PASSAGE TO READ: Begin

While catheter tip/tissue contact has been shown to be an important determinant of ablative lesions in in vitro studies, the impact of contact on the outcomes of mapping and ablation in the intact heart has not been evaluated.Methods and Results
Twelve dogs underwent atrial ablation guided by the Senesi™ robotic catheter remote control system. After intracardiac ultrasound (ICE) validation of contact force measured by an in-line mechanical sensor, the relationship between contact force and individual lesion formation was established during irrigated-tipped ablation (flow 17 mL/sec) at 15 watts for 30 seconds. Minimal contact by ICE correlated with force of 4.7 ± 5.8 grams, consistent contact 9.9 ± 8.6 grams and tissue tenting produced 25.0 ± 14.0 grams. Conversely, catheter tip/tissue contact by ICE was predicted by contact force. A contact force of 10–20 and ≥20 grams generated full-thickness, larger volume ablative lesions than that created with <10 grams (98 ± 69 and 89 ± 70 mm3 vs 40 ± 42 mm3, P < 0.05). Moderate (10 grams) and marked contact (15–20 grams) application produced 1.5 X greater electroanatomic map volumes that were seen with minimal contact (5 grams) (26 ± 3 cm3 vs 33 ± 6, 39 ± 3 cm3, P < 0.05). The electroanatomic map/CT merge process was also more distorted when mapping was generated at moderate to marked contact force.Conclusion
This study shows that mapping and ablation using a robotic sheath guidance system are critically dependent on generated force. These findings suggest that ablative lesion size is optimized by the application of 10–20 grams of contact force, although mapping requires lower-force application to avoid image distortions.

PASSAGE TO READ: End
RECORDS PROVIDED: Begin

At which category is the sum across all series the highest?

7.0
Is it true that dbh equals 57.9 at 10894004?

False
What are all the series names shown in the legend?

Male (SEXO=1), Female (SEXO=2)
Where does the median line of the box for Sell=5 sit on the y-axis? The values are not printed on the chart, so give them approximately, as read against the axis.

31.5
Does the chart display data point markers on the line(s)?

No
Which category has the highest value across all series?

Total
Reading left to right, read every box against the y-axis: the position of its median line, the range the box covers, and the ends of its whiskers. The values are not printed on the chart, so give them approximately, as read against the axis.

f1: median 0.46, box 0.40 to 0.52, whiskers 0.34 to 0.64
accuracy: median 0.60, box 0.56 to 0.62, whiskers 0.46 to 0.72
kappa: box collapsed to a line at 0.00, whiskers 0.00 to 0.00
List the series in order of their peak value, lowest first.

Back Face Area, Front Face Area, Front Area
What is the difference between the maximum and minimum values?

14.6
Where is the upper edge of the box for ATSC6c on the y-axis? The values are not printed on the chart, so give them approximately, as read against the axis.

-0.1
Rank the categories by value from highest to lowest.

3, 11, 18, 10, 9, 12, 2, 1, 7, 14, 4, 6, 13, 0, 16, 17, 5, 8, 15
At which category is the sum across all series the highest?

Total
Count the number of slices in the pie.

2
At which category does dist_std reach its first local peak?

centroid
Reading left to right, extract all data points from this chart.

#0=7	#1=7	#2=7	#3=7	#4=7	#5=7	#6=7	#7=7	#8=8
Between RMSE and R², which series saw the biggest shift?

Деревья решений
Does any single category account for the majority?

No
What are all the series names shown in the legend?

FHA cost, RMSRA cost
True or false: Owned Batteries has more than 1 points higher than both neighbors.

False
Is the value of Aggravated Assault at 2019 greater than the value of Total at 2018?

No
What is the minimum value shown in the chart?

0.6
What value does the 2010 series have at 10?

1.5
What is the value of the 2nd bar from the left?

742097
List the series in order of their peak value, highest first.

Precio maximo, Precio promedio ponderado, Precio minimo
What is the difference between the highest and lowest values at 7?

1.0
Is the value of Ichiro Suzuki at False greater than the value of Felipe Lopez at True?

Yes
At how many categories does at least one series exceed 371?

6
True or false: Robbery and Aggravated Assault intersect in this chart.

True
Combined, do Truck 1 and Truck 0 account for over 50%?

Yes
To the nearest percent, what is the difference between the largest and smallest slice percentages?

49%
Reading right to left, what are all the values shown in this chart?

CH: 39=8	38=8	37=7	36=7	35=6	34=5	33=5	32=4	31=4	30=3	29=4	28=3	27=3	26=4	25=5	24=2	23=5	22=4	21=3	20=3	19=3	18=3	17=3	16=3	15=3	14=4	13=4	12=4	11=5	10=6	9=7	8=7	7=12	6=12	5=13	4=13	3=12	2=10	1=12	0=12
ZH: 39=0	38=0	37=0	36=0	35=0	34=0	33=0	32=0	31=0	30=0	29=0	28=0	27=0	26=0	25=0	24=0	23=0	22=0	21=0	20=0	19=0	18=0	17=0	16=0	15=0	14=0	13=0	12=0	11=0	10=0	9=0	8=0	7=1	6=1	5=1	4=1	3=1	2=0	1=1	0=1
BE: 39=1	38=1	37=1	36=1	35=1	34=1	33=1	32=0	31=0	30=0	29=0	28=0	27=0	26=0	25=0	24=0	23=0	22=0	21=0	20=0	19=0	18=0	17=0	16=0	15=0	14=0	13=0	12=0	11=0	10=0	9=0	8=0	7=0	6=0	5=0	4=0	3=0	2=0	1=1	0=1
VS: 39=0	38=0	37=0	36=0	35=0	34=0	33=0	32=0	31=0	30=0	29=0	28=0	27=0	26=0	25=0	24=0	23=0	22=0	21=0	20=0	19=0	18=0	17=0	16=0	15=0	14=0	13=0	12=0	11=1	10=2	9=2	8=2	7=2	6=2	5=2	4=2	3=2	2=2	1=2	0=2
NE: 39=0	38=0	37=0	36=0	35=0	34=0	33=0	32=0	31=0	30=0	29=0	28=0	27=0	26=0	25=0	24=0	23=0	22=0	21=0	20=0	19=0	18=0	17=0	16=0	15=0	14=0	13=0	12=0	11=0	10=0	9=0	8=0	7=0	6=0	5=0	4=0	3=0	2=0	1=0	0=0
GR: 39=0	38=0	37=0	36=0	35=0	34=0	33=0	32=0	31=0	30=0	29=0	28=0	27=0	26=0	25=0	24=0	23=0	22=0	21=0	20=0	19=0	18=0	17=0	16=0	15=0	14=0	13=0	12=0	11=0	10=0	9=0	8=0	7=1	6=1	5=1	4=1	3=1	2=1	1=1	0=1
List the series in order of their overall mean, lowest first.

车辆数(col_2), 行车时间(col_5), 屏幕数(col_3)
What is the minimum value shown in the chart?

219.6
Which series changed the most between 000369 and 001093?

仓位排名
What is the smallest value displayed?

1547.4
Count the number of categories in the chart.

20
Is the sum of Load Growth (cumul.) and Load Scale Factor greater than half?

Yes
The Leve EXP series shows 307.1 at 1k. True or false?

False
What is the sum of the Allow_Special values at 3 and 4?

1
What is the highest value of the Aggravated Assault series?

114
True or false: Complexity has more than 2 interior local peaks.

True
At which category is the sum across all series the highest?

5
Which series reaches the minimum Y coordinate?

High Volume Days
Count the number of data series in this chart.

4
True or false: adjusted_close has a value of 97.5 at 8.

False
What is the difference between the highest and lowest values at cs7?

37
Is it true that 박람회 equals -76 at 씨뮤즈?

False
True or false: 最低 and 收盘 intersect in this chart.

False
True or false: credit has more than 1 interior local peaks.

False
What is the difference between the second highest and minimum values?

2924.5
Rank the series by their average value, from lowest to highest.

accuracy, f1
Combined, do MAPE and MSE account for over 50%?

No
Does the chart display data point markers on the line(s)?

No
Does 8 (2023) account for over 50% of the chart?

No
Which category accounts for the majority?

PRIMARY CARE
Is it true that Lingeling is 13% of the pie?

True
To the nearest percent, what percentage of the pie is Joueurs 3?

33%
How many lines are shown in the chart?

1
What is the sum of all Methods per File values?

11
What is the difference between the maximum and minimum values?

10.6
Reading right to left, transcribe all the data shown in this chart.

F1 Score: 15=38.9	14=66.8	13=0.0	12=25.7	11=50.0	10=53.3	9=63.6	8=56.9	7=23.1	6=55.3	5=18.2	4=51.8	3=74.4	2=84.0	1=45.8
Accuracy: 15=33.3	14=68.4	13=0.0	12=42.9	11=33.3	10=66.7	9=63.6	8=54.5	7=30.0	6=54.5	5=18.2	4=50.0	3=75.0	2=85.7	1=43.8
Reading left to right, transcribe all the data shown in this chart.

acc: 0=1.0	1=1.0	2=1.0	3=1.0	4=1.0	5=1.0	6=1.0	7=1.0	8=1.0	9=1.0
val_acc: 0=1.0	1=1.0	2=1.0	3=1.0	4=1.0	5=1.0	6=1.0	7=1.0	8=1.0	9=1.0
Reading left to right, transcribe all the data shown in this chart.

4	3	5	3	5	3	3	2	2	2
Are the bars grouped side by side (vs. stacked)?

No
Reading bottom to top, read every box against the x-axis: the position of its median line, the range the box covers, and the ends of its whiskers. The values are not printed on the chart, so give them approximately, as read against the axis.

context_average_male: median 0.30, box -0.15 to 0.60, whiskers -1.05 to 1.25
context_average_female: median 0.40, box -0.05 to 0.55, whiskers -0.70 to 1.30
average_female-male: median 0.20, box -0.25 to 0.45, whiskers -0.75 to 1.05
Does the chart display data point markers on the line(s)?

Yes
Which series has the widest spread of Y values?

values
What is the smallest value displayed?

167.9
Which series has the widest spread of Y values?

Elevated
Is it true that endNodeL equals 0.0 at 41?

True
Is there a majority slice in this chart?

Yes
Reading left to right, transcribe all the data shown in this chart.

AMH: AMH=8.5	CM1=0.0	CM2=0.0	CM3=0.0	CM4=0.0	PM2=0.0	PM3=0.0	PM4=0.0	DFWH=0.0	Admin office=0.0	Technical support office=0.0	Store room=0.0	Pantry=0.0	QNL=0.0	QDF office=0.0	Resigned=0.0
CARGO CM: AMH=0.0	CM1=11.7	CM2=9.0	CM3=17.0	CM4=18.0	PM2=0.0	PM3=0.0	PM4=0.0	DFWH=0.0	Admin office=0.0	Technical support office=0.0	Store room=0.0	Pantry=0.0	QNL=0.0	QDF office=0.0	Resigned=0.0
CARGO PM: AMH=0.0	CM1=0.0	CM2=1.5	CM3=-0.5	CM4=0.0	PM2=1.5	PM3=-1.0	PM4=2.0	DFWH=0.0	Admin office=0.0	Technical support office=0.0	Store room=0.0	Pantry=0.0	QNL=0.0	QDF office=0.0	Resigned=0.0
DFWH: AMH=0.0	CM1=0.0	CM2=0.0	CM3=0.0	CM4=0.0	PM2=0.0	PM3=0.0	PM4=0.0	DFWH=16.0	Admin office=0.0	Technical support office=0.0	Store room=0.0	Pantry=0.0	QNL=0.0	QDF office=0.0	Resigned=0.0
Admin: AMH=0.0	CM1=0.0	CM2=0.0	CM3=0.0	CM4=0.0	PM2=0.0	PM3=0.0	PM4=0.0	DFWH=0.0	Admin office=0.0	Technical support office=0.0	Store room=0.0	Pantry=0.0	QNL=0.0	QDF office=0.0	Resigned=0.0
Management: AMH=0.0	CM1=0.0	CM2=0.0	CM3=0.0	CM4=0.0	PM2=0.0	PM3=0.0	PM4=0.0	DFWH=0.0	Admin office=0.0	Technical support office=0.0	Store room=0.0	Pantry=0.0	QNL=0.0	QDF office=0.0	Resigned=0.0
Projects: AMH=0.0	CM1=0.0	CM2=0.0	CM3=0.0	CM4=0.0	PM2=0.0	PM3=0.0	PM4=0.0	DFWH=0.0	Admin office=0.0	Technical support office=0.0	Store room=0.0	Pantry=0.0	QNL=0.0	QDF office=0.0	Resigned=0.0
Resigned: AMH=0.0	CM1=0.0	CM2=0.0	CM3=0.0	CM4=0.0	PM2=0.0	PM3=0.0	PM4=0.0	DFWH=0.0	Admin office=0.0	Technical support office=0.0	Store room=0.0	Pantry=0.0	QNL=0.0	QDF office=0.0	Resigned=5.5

RECORDS PROVIDED: End

From the catheter ablation text, please list each level of contact seen by intracardiac ultrasound along with the contact force that correlated with it. The data is separate material, unrelated to the text.

- Minimal contact: 4.7 ± 5.8 grams
- Consistent contact: 9.9 ± 8.6 grams
- Tissue tenting: 25.0 ± 14.0 grams